Just over a year since his appointment to lead UTI Asset Management, Leo Puri talks to Stefanie Eschenbacher about his ambitions to capitalise on the relationship with its foreign stakeholder T. Rowe Price.
The appointment of Leo Puri to lead UTI Asset Management closed a troubling chapter of widely publicised shareholder rows amid challenging market conditions in the long history of India’s largest asset manager.
UTI Asset Management had been operating without a head since the previous chairman and managing director U.K. Sinha left back in February 2011 to become chairman of the Securities and Exchange Board of India.
Puri eventually joined from McKinsey & Co in August last year, and has made ambitious plans to offer a range of international funds to Indian investors.

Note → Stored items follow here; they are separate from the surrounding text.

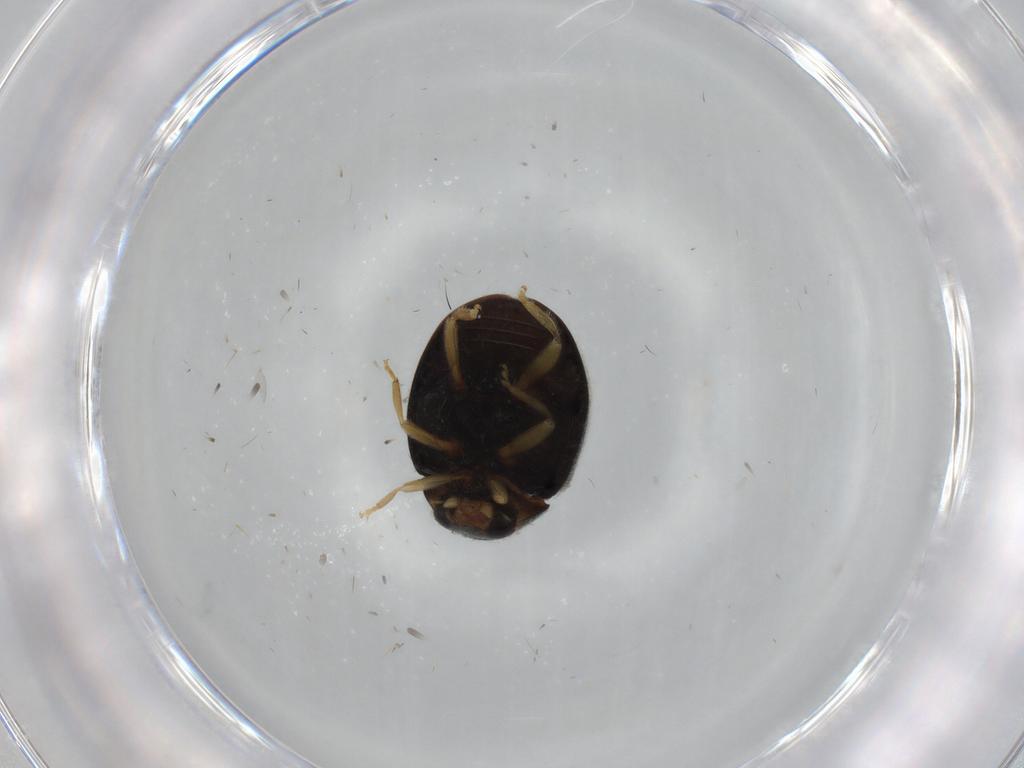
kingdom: Animalia
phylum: Arthropoda
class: Insecta
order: Coleoptera
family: Coccinellidae
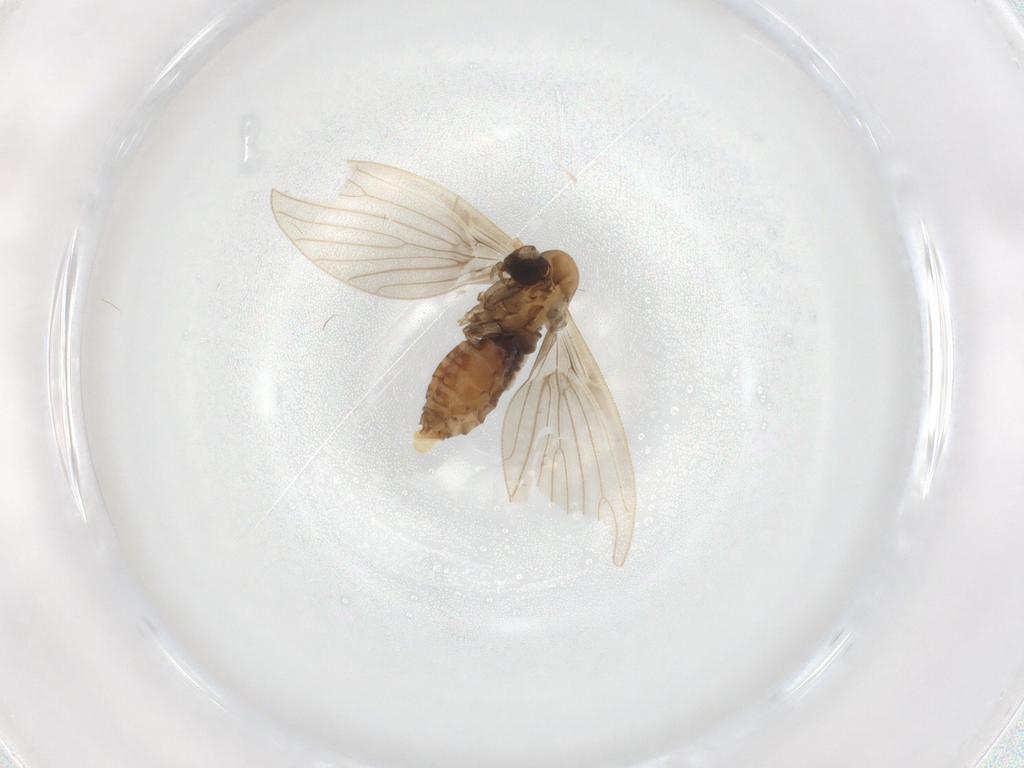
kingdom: Animalia
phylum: Arthropoda
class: Insecta
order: Diptera
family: Psychodidae
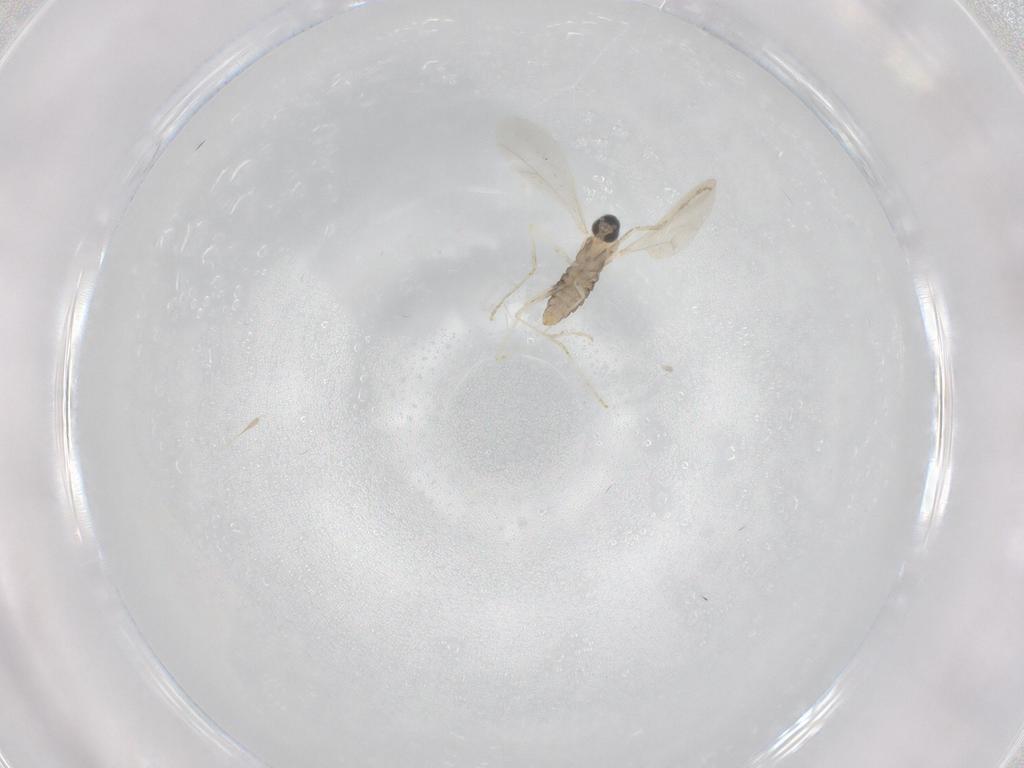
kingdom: Animalia
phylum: Arthropoda
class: Insecta
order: Diptera
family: Cecidomyiidae
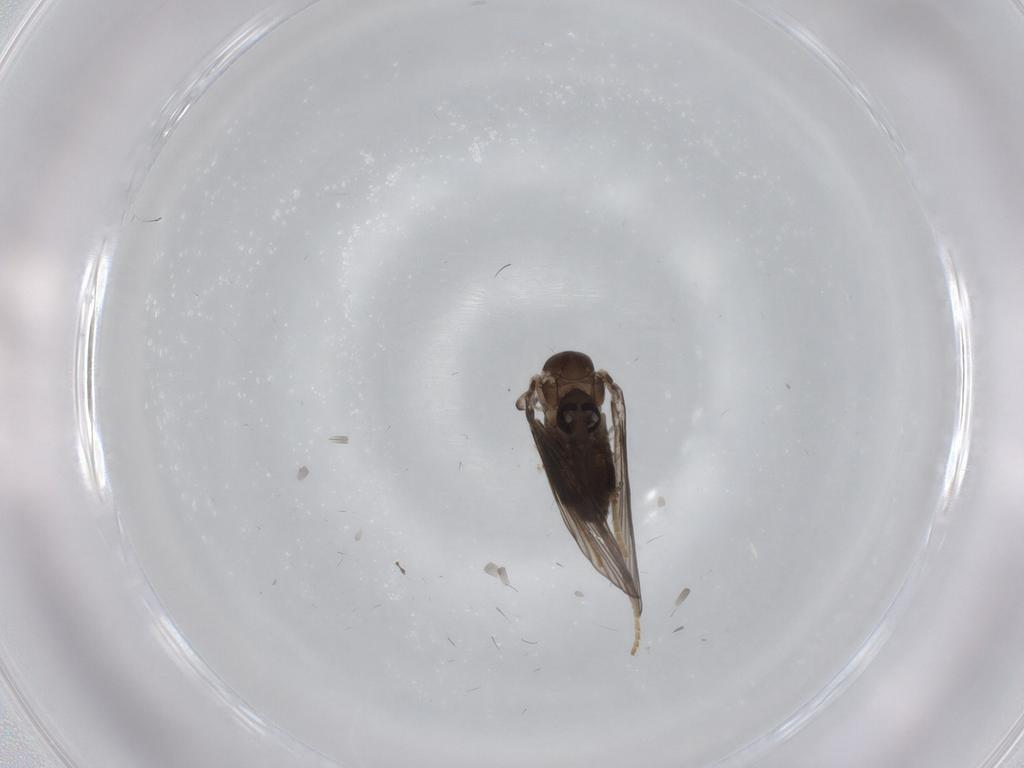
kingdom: Animalia
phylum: Arthropoda
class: Insecta
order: Diptera
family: Psychodidae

“Given our relationship with T. Rowe Price, that is something we are likely to do reasonably soon,” Puri says.
US asset manager T. Rowe Price is, with a 26% stake, the largest and only foreign stakeholder in what is today one of India’s largest and most profitable asset managers.

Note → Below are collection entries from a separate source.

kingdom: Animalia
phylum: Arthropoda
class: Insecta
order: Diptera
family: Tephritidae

Interest in India has been boosted by the election of reformist Narendra Modi of the Bharatiya Janata Party as new prime minister.
There are international funds in India, but volumes so far have been small. “The peak sales of offshore, dollar-denominated funds happened when the Indian rupee was falling sharply last year,” Puri says.
“Investing offshore is viewed as a currency hedge.”
UTI Asset Management already offers the Ucits-compliant, dollar-denominated UTI Indian Fixed Income Fund, however, Puri goes on to say that there are advanced plans for what would be the first Indian sovereign debt exchange-traded fund.
Seed funding from Bank of America has been tied up, and once approved it would be listed on the London Stock Exchange and the Singapore Exchange.
“We hope to launch this fund soon,” Puri says. “It would be an efficient way for investors to participate in India so long as they view that the current macroeconomic and currency stability holds.”
Despite rampant inflation and a currency slump that may dampen the appetite for Indian fixed income, Puri says it is still an attractive yield proposition. Indian ten-year sovereign bonds yield in excess of 8%. There may also be a gradual improvement of the access mechanism, as well as greater clarity on withholding tax for foreign portfolio investors.
The Reserve Bank of India governor Raghuram Rajan has indicated ambitions to make Indian fixed income clearable through Euroclear. This may attract more foreign investors, especially if India gets added to the JP Morgan Government Bond Index – Emerging Markets.
LOOSENED RESTRICTIONS
The Securities and Exchange Board of India recently loosened restrictions on product launches, and Puri is looking to create a real estate investment trust.
“Real estate is an underdeveloped asset class,” Puri says. “We now have a number of cities with stable, mature and well-performing commercial assets, which could easily be put into a real estate investment trust structure.”
Assets are largely held in lower-margin fixed income products, and Puri says such an asset class would offer Indian investors diversification as well as more flexibility and liquidity than they would get if they pursued a property outright.
“We are already working on a product, but we need a bit more clarity when it comes to the tax treatment,” Puri says.
UTI Asset Management also recently completed fund raising for a three-year closed-ended equity fund, which Puri says will allow investors to participate in a “disciplined” way.
“What has typically happened in India is that investors have started to buy in at the peak and sold during times of volatility, and that is one of the reasons why they have suffered losses and lost confidence,” Puri adds.
UTI Asset Management has held up well in India, a challenging market in which only 18 out of 44 asset managers are profitable.
Research firm Cerulli Associates ranks it as the third-most profitable asset manager in the country, with net profits of 1.49 billion Indian rupee ($24.7 million) for the financial year 2013 and a market share of 9.5%.
Compared to the previous financial year, net profits, asset under management and market share have increased significantly. This comes at a time where many peers are struggling for survival.
Even though UTI Asset Management is part of a financial conglomerate, Puri says it is the only pure-play asset manager in the top five – its competitors being parts of industrial conglomerates or banks.
“This gives us an advantage in terms of focus and independence,” he says. “We are not conflicted in any way how we run or govern ourselves, or how we make investment decisions, which is an important distinction.”
Puri says his goal is to regain pre-eminence in the asset management industry by delivering consistent investment performance and building new distribution channels.
Distribution has traditionally heavily relied on independent financial advisers, but Puri says this is broadened to include banks and wealth managers.
OLDER GENERATION
“We are also revitalising our brand, which is well regarded amongst the older generation, but clearly needs to be strengthened with regards to its reach and relevance with the younger, emerging affluent segment today.”
UTI Asset Management has built out online and mobile, and although Puri says adoption rates have been low, it was necessary to move with times. “Things could look completely different in five or ten years, so we are laying the ground work now.”